• **WHAT TO WORK ON**
A. Answer these questions about the Lemma 3.9 passage, one answer per line, marked (i), (ii), (iii):
(i) Within what bounds must ε lie?
(ii) When x = 0, which values does the proof take for k and l?
(iii) After its reductions, in what range does the proof finally assume x lies?
B. Pick up the Lemma 3.9 passage after its last sentence and carry the proof forward.

• **SOURCE PASSAGE**
Segment Open

Figure 1 Four cases.
Lemma 3.9. Let
$x,\epsilon $
be two real numbers so that
$x\geqslant 0$
and
$\frac {1}{n+1}\leqslant \epsilon \leqslant \frac {1}{n}$
for some
$n\in \mathbb {N}$
. Then there exist
$k\in \mathbb {N}$
and
$l\in \mathbb Z_{\geqslant 0}$
such that
$$ \begin{align*}\frac{\epsilon-|kx-l| }{k}\geqslant \frac{(2n+1)\epsilon-1}{2n(n+1)}.\end{align*} $$
Proof. Without loss of generality, we may suppose that
$0\leqslant x<1$
. If
$x=0$
, we can take
$k=1$
and
$l=0$
, then we are done. So we may suppose that
$0<x<1$
.

Segment Closed

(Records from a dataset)

Segment Open

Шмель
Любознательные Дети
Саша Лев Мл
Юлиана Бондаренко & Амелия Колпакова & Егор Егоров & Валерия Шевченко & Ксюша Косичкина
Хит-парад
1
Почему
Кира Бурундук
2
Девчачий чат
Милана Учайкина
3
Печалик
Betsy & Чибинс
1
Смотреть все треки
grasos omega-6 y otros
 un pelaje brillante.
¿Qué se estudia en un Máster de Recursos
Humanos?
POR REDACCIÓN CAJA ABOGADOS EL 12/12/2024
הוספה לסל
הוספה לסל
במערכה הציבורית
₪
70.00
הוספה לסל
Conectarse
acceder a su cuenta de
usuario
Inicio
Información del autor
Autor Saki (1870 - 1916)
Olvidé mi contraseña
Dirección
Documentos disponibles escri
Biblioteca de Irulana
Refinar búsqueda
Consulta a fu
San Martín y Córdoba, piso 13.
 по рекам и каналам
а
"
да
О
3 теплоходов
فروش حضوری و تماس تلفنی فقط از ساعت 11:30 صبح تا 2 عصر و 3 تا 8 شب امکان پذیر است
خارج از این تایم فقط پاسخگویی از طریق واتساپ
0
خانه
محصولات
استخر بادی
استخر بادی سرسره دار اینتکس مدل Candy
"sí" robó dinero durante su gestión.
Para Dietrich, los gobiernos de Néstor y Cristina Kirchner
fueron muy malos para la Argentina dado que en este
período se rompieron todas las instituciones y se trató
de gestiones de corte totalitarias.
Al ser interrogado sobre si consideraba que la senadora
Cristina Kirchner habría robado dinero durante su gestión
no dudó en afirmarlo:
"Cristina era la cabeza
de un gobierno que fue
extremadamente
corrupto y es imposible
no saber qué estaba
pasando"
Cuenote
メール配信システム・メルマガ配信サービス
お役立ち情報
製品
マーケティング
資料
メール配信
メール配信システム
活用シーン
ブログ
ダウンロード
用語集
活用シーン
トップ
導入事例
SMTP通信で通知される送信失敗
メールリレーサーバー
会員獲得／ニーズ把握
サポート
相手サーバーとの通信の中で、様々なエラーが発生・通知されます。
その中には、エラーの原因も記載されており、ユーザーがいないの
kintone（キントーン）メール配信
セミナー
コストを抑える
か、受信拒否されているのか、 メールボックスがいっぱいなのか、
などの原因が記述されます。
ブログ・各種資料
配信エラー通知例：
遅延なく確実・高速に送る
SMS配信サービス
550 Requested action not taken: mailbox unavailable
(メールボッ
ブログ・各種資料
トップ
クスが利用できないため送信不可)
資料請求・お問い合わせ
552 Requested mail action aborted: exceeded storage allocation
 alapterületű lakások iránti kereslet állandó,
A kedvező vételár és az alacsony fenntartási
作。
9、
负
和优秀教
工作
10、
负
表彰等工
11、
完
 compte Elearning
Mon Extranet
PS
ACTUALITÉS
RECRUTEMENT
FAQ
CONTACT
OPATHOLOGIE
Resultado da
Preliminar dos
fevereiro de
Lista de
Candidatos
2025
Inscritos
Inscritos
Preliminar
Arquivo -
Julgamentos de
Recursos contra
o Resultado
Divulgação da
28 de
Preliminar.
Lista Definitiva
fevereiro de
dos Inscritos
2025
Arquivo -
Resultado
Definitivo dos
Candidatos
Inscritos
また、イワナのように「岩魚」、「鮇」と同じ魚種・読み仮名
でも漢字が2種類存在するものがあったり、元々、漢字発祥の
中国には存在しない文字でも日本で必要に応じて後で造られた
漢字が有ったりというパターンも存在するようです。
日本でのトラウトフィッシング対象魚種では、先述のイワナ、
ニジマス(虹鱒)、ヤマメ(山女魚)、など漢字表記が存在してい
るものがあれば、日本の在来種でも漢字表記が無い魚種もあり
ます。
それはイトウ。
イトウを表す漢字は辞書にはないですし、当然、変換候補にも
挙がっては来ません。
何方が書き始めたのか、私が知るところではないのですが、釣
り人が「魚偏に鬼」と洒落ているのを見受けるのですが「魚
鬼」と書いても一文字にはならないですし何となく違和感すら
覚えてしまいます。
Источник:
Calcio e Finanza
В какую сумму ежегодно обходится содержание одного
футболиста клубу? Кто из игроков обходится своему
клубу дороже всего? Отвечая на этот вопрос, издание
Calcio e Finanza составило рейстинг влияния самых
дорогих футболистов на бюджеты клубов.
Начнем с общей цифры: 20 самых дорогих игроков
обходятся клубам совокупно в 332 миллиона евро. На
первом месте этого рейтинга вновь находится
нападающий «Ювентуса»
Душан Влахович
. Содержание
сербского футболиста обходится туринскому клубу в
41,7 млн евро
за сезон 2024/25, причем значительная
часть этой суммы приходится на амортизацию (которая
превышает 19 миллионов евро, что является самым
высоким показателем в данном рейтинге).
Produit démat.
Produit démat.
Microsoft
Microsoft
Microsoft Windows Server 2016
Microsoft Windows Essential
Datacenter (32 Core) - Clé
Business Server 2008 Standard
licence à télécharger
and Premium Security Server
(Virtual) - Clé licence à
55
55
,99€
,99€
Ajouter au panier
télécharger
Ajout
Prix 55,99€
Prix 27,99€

Segment Closed

• **RESPONSES FOR EACH TASK**
A.
(i) 1/(n+1) ⩽ ε ⩽ 1/n for some n ∈ ℕ
(ii) k = 1 and l = 0
(iii) 0 < x < 1

B.
We construct two finite sequences as follows. Set
$r_{-1}=1$
,
$r_0=x$
,
$a_{-1}=0$
and
$a_{0}=1$
. For
$i\geqslant 1$
, assuming that
$r_{i-2}, r_{i-1}, a_{i-2},a_{i-1}$
have been defined, we define
$r_i$
by
$r_{i-2}=b_{i}r_{i-1}+r_{i}$
where
$b_i$
is the positive integer such that
$0\leqslant r_{i}<r_{i-1}$
and we define
$a_i=a_{i-2}+b_i a_{i-1}$
. If either
$r_i=0$
or
$a_i\geqslant n+1$
, we terminate the sequence and set m to be i. Note that the sequence will stop because
$a_i> a_{i-1}$
for
$i\geqslant 2$
. Moreover, by definition we have
$m\geqslant 1$
and
$a_i$
is a positive integer for
$0\leqslant i\leqslant m$
.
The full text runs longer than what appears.